### Aim of the exercise
Please copy the listing below word for word, starting at the line holding "country: Canada" and running through its final line, both ends included.

### Material provided
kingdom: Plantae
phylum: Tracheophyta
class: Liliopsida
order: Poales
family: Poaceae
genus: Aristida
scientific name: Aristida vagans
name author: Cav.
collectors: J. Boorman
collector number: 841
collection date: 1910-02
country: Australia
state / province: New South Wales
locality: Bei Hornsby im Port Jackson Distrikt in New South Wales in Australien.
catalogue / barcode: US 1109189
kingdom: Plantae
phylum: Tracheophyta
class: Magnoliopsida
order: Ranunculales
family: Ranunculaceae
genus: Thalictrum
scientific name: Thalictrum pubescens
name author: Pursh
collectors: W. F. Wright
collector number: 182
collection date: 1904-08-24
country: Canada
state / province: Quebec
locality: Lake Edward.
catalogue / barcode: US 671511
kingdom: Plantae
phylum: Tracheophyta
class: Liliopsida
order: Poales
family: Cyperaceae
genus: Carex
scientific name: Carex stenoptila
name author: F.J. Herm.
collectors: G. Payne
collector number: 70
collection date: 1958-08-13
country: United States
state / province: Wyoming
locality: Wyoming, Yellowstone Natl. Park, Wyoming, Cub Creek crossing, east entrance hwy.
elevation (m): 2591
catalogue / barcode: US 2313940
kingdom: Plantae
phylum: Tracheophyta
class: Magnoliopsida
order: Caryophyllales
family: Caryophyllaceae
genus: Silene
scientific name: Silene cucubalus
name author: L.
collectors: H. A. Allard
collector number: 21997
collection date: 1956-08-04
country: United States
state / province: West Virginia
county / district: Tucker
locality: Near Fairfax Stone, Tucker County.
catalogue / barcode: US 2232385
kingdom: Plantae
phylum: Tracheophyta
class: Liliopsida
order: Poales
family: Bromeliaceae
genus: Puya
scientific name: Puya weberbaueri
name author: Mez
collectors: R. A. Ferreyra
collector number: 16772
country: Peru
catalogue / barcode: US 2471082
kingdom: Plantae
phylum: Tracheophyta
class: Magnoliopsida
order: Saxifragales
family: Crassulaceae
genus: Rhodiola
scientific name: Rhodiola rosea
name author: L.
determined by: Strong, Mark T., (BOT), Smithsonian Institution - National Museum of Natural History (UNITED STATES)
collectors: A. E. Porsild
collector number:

### Solution to this exercise
country: Canada
state / province: Quebec
locality: Lake Edward.
catalogue / barcode: US 671511
kingdom: Plantae
phylum: Tracheophyta
class: Liliopsida
order: Poales
family: Cyperaceae
genus: Carex
scientific name: Carex stenoptila
name author: F.J. Herm.
collectors: G. Payne
collector number: 70
collection date: 1958-08-13
country: United States
state / province: Wyoming
locality: Wyoming, Yellowstone Natl. Park, Wyoming, Cub Creek crossing, east entrance hwy.
elevation (m): 2591
catalogue / barcode: US 2313940
kingdom: Plantae
phylum: Tracheophyta
class: Magnoliopsida
order: Caryophyllales
family: Caryophyllaceae
genus: Silene
scientific name: Silene cucubalus
name author: L.
collectors: H. A. Allard
collector number: 21997
collection date: 1956-08-04
country: United States
state / province: West Virginia
county / district: Tucker
locality: Near Fairfax Stone, Tucker County.
catalogue / barcode: US 2232385
kingdom: Plantae
phylum: Tracheophyta
class: Liliopsida
order: Poales
family: Bromeliaceae
genus: Puya
scientific name: Puya weberbaueri
name author: Mez
collectors: R. A. Ferreyra
collector number: 16772
country: Peru
catalogue / barcode: US 2471082
kingdom: Plantae
phylum: Tracheophyta
class: Magnoliopsida
order: Saxifragales
family: Crassulaceae
genus: Rhodiola
scientific name: Rhodiola rosea
name author: L.
determined by: Strong, Mark T., (BOT), Smithsonian Institution - National Museum of Natural History (UNITED STATES)
collectors: A. E. Porsild
collector number:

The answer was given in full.